Start a dedicated terminal window to run the proxymock recorder:

proxymock record --map 37017=localhost:27017

This tells the recorder to listen on port 37017 for MongoDB traffic and forward it to the real MongoDB server at 27017. Your can learn more about the how proxymock records on the architecture page.

MongoDB Connection Configuration

For proxymock to capture MongoDB traffic, point your application at the mapped port. The exact mechanism depends on your language and framework.

Java (Spring Boot / Micronaut)

Externalize the MongoDB host and port so you can switch between the real and mapped ports without code changes. In application.properties or application.yml:

# application.yml
spring:
data:
mongodb:
host: ${MONGO_HOST:localhost}
port: ${MONGO_PORT:27017}
database: mydb

Then start your app pointing at the mapped port:

MONGO_HOST=localhost MONGO_PORT=37017 java -jar target/my-app.jar

Node.js

MONGO_URL=mongodb://localhost:37017/mydb node app.js

Python

MONGO_URL=mongodb://localhost:37017/mydb python app.py

The key ingredient is redirecting your application's MongoDB connection to localhost:37017 so traffic flows through the proxymock recorder via --map.

What Gets Recorded

You can inspect the recording using the inspect command:

proxymock inspect

MongoDB RRPairs

proxymock captures MongoDB wire protocol traffic as RRPair files containing:

  • Request Data: MongoDB commands — hello/isMaster handshake, SASL authentication (SCRAM-SHA-1/256), find, insert, update, delete, aggregate, getMore, and others
  • Response Data: Document results, cursor data, write acknowledgments, error responses
  • Timing Information: Command execution times and connection latency

The actual wire protocol is binary but proxymock displays request and response data as JSON. The underlying files can be modified if you want your mock to return different values. You can learn more about the structure of the underlying recording by looking at the proxymock directory containing the recording files and the docs.

Troubleshooting Recording

  • SOCKS proxy does not work with the Java MongoDB driver — use --map instead
  • Python/Node.js drivers have inconsistent SOCKS support — --map is simpler and more reliable across all languages
  • Verify MongoDB server is accessible from proxymock
  • If using authentication, make sure to exercise the full connection lifecycle so the SCRAM handshake is captured

Starting the Mock Server

Make sure to stop your local MongoDB server to prevent port conflicts.

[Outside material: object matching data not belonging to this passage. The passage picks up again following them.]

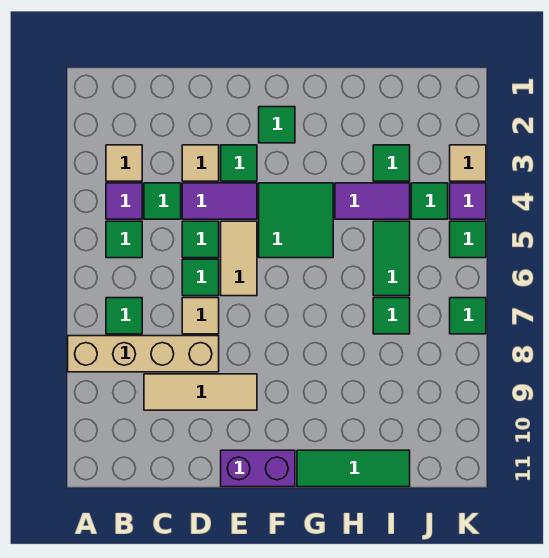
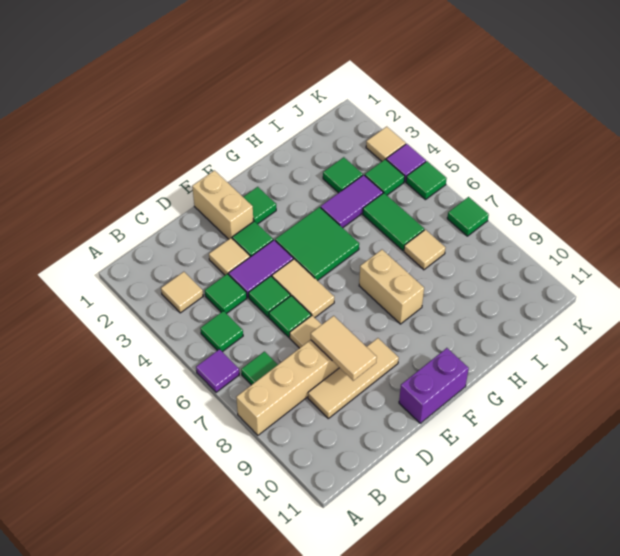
purple 1x1 tile [106,183,142,219] -> purple 1x1 tile moved to [196,349,239,392]
none -> tan 1x2 tile [311,316,377,381]
none -> tan 1x2 brick [192,170,253,239]
none -> tan 1x2 brick [359,250,424,324]
green 1x3 tile [297,450,410,487] -> none
green 1x1 tile [373,298,410,334] -> tan 1x1 tile [404,230,445,270]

You can run your app against the normal MongoDB port 27017 now and proxymock will simulate the database.

Start the proxymock mock server:

proxymock mock

You can now run your MongoDB client normally and it will connect to proxymock on port 27017 like a normal database.

tip

If the mock server fails to start or your app times out connecting, verify that the recorded RRPairs include the MongoDB handshake (hello or isMaster command). Without the handshake, the driver cannot establish a connection to the mock.

Modifying Responses

To modify the responses manually, you can find the appropriate markdown file and edit the contents. However, to automate data transformation you can use the transform system provided by Speedscale enterprise. To edit your snapshot, upload it to the cloud:

proxymock cloud push snapshot

A link to your snapshot will be provided. In the Speedscale UI, add your transforms to modify response data as needed.

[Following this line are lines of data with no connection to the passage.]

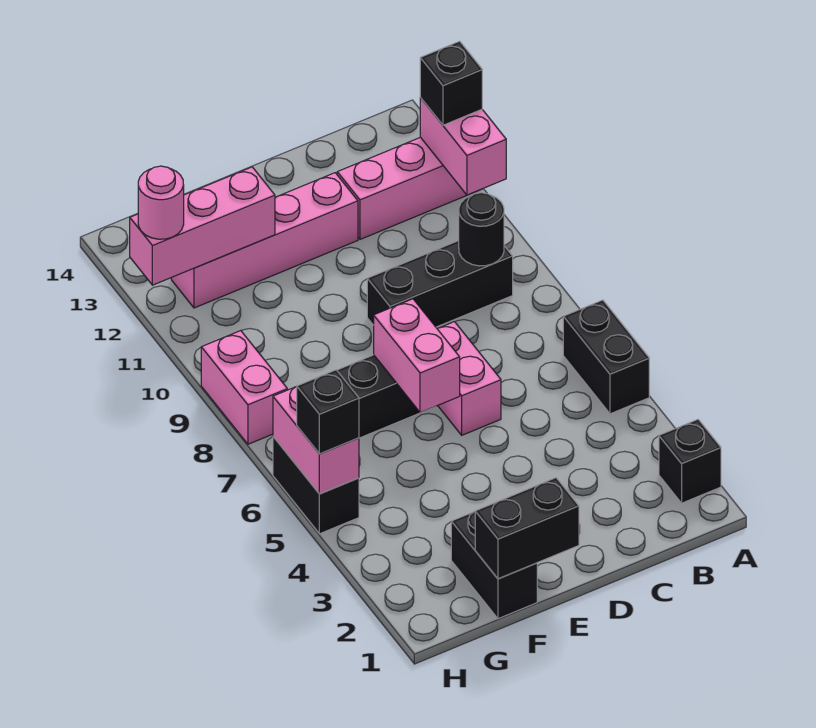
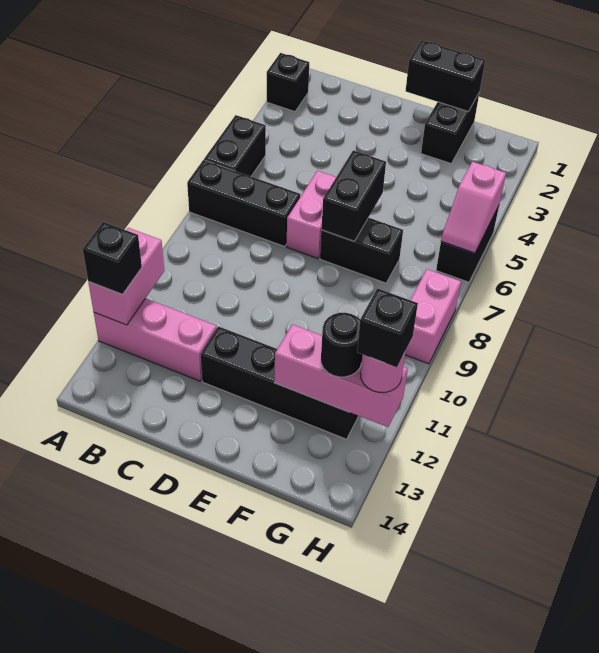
black 1x3 brick [367,241,513,327] -> black 1x3 brick moved to [187,160,300,247]
black 1x1 round brick [459,193,504,266] -> black 1x1 round brick moved to [321,313,362,377]
pink 1x4 brick [171,173,358,308] -> black 1x4 brick [200,326,358,439]
pink 1x2 brick [374,299,460,413] -> black 1x2 brick [321,151,386,241]
pink 1x2 brick [273,386,359,494] -> pink 1x2 slope [441,162,506,253]
black 1x1 brick [297,370,359,454] -> black 1x1 brick moved to [357,289,418,367]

Remember to click Save. Now download the modified snapshot:

proxymock cloud pull snapshot <id>

You will notice a new .metadata directory containing your transform definitions. When you run proxymock mock again the transforms will be applied to your mock.

Kubernetes and eBPF

In Kubernetes environments, Speedscale's eBPF collector (nettap) captures MongoDB traffic automatically at the kernel level — no --map configuration, SOCKS proxying, or application changes required. The collector uses kprobes and uprobes to observe TCP and TLS traffic directly, including MongoDB's binary wire protocol.

This means the --map workflow described above applies to local development only. When your application is deployed in Kubernetes with the Speedscale operator, MongoDB traffic is captured transparently alongside all other protocols.

For details on eBPF-based traffic collection, see the eBPF Traffic Collection documentation.